ASCII art can essentially be categorized as the first form of computer art. It is a graphic design technique that uses computers for presentation and consists of images pieced together from the 95 printable (from a total of 128) characters defined by the ASCII Standard from 1963 and ASCII compliant character sets with proprietary extended characters (beyond the 128 characters of standard 7-bit ASCII). It usually requires a fixed-width font such as Courier in order to appear correctly, since characters on consecutive rows or lines must line up properly on multiple computers to convey the illusion of a complete image.
There were precursors to ASCII art being made by typewriter and teletype, but officially it wasn’t until the ASCII Standard came into effect that ASCII art began. In the 1970′s and 1980′s, with the rise in popularity of home computers and BBS’s, ASCII art was at it’s prime. This was prior to any internet, cell phones, cable, or DSL, when we had to use big, clunky modem’s to connect one computer to another over a phone line. It was slow and noisy, and the only graphics we had that could be transferred at a reasonable enough speed were made using ASCII characters. The BBS, or bulletin board system, was sort of the equivalent of the modern website, but it was usually hosted and run entirely on someone’s home computer.
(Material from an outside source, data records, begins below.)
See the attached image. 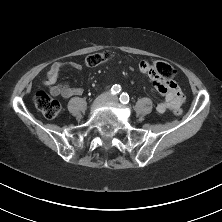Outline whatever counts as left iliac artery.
Instances as JSON below:
<instances>
[{
  "instance_id": "obj_1",
  "label": "left iliac artery",
  "mask_w": 222,
  "mask_h": 222,
  "mask_svg": "<svg viewBox=\"0 0 222 222\" xmlns=\"http://www.w3.org/2000/svg\"><path fill=\"white\" fill-rule=\"evenodd\" d=\"M120 102L122 104H128V102H129V95L127 93H122L120 95Z\"/></svg>"
}]
</instances>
People were thus forced to get creative and some pretty amazing ASCII art resulted. It continued to be used into the 90′s, and is still in use today in different evolutions. More modern variants include emoticons and computer-generated text-based collage images, which can be indistinguishable from a photograph when viewed at a distance. There are, however, still some oldschool ASCII artists out there engaging in their craft, and it can still be appreciated by any viewer.
The skull has always played a significant role in ASCII art. Along with the emergence of the home computer and video games came a rise in software piracy, and the earliest software pirates were quick to adopt the Jolly Roger skull and crossbones symbol for their own. It became common practice among such groups to adopt creative monikers and home brewed ASCII art logos to claim a new crack as their own. Groups such as Paradox, SKiDROW, ProjectX, Myth and Reloaded are a few examples. This trend continues even today as underground piracy groups crack and release movies, television shows, music, and video games, often including .nfo files with ASCII art. The infamous Pirate Bay, whose logo incorporates a form of skull and crossbones, is probably one of the best known and longest-living distribution networks for pirated and cracked media, and they too have an ASCII version for their logo.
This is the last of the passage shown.